CONSIGNES:
1. D'après le texte fourni, quel est le métier d'Aïssatou Diallo Sagna ?
2. Relevez toutes les formes verbales conjuguées au plus-que-parfait dans le texte fourni.

TEXTE FOURNI:
****
Parmi les non-acteurs de La Fracture, on remarque tout particulièrement Aïssatou Diallo Sagna, aide-soignante de métier. Qu’est-ce qui vous avait frappée chez elle ?
Pour ce personnage avec de nombreuses scènes difficiles, j’avais d’abord pensé prendre une comédienne. Mais très vite, je me suis rendu compte qu’aucune jeune actrice n’avait l’autorité nécessaire pour ce rôle ni la capacité à faire spontanément les gestes indispensables. J’ai alors changé mon fusil d’épaule et commencé à chercher une jeune femme issue du personnel soignant. Aïssatou était venue pour faire de la figuration.
****
EXTRAIT DES DONNÉES:
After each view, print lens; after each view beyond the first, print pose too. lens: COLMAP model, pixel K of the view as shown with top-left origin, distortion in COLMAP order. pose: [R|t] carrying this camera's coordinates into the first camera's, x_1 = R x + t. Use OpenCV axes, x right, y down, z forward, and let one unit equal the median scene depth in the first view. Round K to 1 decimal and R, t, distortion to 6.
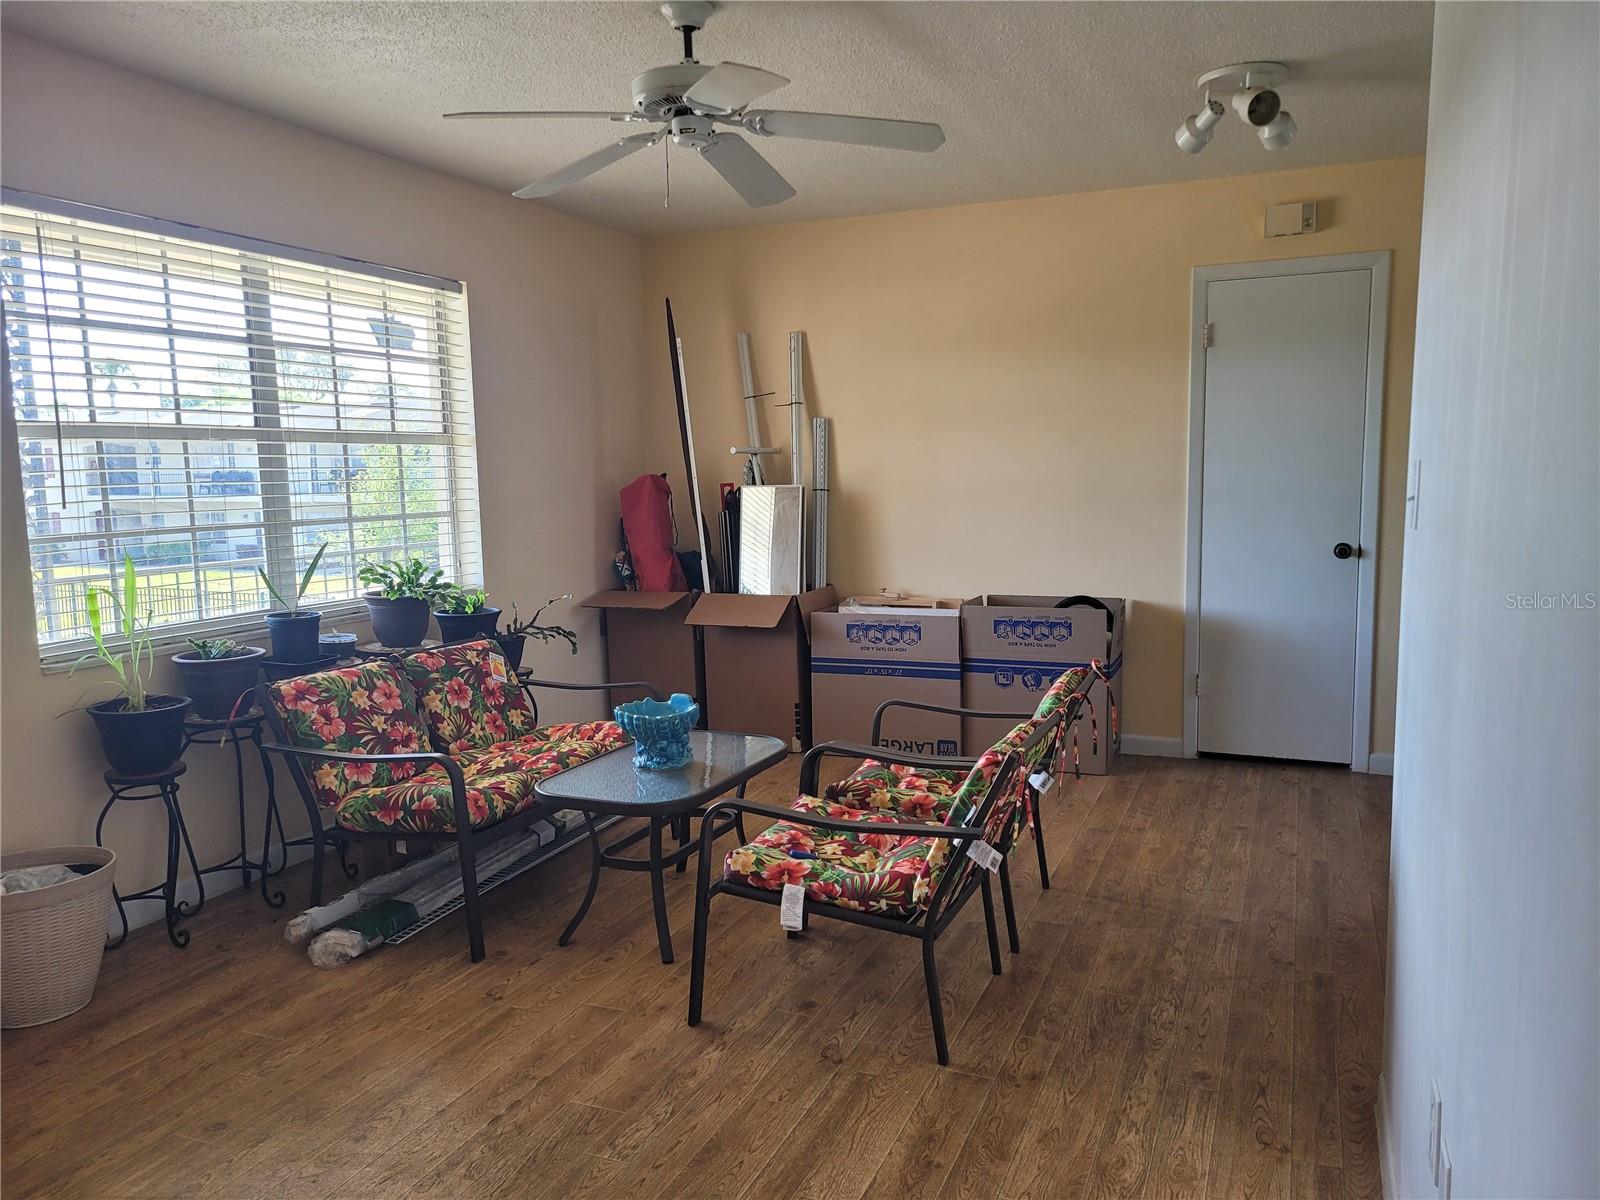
lens RADIAL K [[1194.2, 0, 805.3], [0, 1194.2, 602.1], [0, 0, 1]] dist [0.008965, 0.004361]
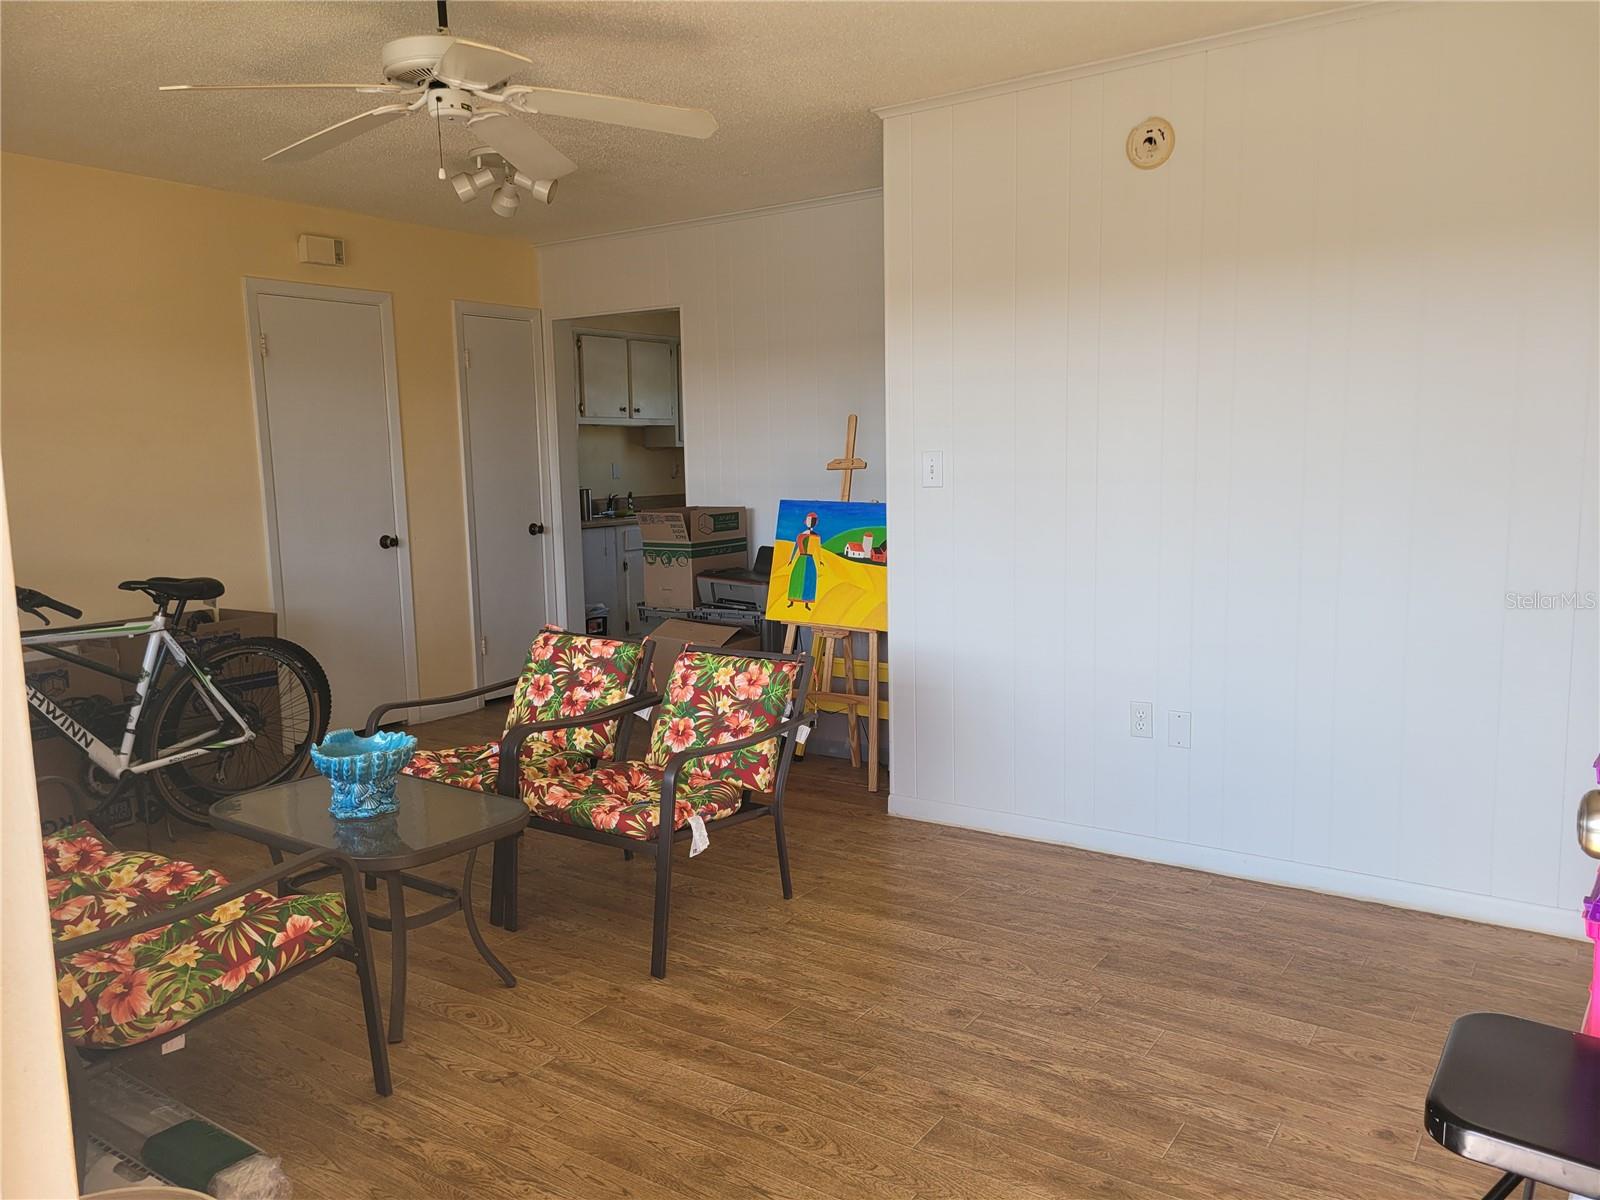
lens RADIAL K [[1194.2, 0, 805.0], [0, 1194.2, 599.2], [0, 0, 1]] dist [0.008965, 0.004361]
pose [[0.226216, -0.116949, 0.967031, -0.910972], [0.142597, 0.986047, 0.085891, -0.044906], [-0.963583, 0.118466, 0.239736, 0.499803]]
****
RÉPONSES ATTENDUES:
1. Elle est aide-soignante.

2. avait frappée ; avais (d'abord) pensé ; était venue